At March 31, 2020, the Company was in compliance with all required financial covenants under the Credit Facility. Additionally, the Company entered into an amendment at March 30, 2020, with the Company's credit facility lenders creditors which permits the fair value of non-cash assets received for rental payments from our tenants to be recognized within net operating income to the extent earned in accordance with GAAP for debt covenant purposes as well as the inclusion of cash in the definition of unencumbered assets.

Senior Unsecured Notes

In the first quarter of 2020, the Company redeemed all $215.2 million aggregate principal amount of the Company’s outstanding 4.875% senior unsecured notes due in November 2020 and all $400 million aggregate principal amount of the Company’s outstanding 4.375% senior unsecured notes due in April 2021. The Company recorded a loss on the early extinguishment of debt related to the current year redemption of $17.3 million, primarily for call premium charges and debt issuance write-offs.

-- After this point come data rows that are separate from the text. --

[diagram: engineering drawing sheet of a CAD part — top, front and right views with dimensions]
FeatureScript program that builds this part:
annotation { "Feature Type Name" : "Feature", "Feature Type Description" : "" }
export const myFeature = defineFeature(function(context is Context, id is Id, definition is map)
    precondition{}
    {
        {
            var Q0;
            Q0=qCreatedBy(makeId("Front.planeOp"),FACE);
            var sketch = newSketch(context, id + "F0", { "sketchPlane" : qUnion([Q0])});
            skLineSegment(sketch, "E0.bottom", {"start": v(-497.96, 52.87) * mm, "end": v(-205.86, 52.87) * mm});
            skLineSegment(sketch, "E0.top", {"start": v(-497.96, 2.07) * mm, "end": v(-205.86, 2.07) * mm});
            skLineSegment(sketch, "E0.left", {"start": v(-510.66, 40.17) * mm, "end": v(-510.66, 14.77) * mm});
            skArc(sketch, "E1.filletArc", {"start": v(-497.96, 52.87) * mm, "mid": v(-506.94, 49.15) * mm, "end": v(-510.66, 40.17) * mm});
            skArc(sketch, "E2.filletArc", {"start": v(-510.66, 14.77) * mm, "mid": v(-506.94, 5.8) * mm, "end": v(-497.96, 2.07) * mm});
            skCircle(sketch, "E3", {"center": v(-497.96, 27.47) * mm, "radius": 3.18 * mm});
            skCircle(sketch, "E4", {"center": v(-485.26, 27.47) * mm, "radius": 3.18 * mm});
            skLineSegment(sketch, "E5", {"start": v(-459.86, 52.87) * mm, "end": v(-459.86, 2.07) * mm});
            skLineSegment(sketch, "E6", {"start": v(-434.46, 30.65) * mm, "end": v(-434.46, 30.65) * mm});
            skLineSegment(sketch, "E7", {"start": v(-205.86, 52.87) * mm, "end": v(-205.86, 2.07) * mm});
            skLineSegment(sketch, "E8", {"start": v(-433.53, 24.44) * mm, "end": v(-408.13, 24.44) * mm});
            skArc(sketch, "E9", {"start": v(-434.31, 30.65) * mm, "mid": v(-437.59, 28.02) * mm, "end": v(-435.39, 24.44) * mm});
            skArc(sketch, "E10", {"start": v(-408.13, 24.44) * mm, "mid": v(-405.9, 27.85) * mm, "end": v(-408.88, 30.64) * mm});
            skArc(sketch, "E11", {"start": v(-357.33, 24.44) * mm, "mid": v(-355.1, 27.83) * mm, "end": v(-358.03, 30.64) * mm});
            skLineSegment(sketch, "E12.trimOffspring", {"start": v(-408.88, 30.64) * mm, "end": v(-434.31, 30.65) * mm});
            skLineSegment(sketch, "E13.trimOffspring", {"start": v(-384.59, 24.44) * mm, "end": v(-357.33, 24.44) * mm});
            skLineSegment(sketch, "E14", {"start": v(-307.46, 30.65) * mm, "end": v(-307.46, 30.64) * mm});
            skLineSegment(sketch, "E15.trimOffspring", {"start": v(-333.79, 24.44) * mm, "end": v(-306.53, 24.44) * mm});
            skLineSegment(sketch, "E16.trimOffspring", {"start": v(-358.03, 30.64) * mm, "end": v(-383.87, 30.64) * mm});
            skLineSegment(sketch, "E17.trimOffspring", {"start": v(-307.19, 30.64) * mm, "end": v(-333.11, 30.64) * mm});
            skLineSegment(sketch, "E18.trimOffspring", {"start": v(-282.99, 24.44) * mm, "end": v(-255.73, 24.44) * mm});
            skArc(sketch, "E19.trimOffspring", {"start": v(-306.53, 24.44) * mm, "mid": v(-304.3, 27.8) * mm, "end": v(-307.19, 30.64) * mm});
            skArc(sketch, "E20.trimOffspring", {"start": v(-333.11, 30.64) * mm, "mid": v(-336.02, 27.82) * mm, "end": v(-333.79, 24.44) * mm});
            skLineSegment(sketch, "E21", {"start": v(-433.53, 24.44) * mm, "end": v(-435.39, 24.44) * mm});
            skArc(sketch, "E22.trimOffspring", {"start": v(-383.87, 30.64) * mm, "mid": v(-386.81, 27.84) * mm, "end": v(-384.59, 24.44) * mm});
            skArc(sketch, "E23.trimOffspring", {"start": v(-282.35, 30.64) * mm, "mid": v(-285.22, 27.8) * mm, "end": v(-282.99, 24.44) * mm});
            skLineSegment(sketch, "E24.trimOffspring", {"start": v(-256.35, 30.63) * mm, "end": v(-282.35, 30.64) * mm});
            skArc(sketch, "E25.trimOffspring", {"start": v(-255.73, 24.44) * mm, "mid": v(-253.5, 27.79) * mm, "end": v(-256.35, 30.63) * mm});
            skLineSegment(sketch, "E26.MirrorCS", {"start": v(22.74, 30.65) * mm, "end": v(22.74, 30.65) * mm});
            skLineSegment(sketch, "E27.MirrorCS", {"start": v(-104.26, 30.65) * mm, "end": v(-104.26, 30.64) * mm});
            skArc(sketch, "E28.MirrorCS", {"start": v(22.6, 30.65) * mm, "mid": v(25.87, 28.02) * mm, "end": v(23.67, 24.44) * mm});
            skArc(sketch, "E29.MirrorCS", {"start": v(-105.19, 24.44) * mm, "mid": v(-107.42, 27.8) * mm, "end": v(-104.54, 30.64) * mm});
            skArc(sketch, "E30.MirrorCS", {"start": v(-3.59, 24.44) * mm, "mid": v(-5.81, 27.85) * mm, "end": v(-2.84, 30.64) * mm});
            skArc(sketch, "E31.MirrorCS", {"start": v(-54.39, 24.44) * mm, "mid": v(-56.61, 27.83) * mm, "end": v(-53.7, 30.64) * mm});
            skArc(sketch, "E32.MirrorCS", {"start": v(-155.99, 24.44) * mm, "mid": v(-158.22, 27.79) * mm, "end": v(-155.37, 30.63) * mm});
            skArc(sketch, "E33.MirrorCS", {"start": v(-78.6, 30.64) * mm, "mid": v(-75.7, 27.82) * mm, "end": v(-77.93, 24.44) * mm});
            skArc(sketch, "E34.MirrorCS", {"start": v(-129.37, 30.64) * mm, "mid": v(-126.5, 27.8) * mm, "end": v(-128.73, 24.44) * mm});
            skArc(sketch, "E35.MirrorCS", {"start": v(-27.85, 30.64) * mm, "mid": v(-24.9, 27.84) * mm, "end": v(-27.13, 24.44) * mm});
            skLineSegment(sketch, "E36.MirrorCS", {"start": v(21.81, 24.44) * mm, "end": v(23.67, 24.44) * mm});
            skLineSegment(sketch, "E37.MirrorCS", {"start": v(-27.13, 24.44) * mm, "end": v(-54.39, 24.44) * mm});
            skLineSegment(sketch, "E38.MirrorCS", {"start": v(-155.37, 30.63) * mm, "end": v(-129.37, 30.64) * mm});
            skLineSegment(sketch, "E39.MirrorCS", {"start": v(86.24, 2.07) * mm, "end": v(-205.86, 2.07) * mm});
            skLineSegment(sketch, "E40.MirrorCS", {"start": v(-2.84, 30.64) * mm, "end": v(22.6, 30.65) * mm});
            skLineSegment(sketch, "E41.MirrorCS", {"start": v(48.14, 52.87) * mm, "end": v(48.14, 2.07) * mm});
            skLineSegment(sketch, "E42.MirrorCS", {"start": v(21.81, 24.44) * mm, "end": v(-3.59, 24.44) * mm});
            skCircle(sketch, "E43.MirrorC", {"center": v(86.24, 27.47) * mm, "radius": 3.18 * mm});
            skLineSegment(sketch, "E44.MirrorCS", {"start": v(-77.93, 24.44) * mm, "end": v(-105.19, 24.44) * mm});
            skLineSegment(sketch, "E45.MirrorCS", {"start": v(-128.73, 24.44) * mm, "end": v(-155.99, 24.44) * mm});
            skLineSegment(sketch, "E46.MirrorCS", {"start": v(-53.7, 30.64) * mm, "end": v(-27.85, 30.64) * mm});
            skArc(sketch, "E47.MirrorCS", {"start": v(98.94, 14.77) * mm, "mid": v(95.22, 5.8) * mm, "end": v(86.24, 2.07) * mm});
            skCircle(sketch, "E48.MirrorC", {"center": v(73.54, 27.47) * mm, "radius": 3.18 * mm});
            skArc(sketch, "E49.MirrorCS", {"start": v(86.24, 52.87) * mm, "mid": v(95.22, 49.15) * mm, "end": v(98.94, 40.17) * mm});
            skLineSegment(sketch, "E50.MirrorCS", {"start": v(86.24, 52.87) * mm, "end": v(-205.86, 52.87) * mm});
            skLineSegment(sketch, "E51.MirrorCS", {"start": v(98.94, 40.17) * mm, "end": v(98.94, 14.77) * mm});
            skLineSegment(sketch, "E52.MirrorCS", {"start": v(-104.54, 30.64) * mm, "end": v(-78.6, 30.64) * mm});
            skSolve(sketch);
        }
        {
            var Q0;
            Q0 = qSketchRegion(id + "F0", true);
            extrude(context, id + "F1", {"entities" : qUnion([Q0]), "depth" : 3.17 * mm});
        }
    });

At March 31, 2020, the Company had $4,675.0 million of outstanding senior unsecured notes (the "Senior Notes"). Each of the Company's Senior Notes contain covenants limiting the Company’s ability to: incur additional debt and use its assets to secure debt; merge or consolidate with another company; and make certain amendments to the Penn Master Lease. The Senior Notes also require the Company to maintain a specified ratio of unencumbered assets to unsecured debt. These covenants are subject to a number of important and significant limitations, qualifications and exceptions.
 
At March 31, 2020, the Company was in compliance with all required financial covenants under its Senior Notes.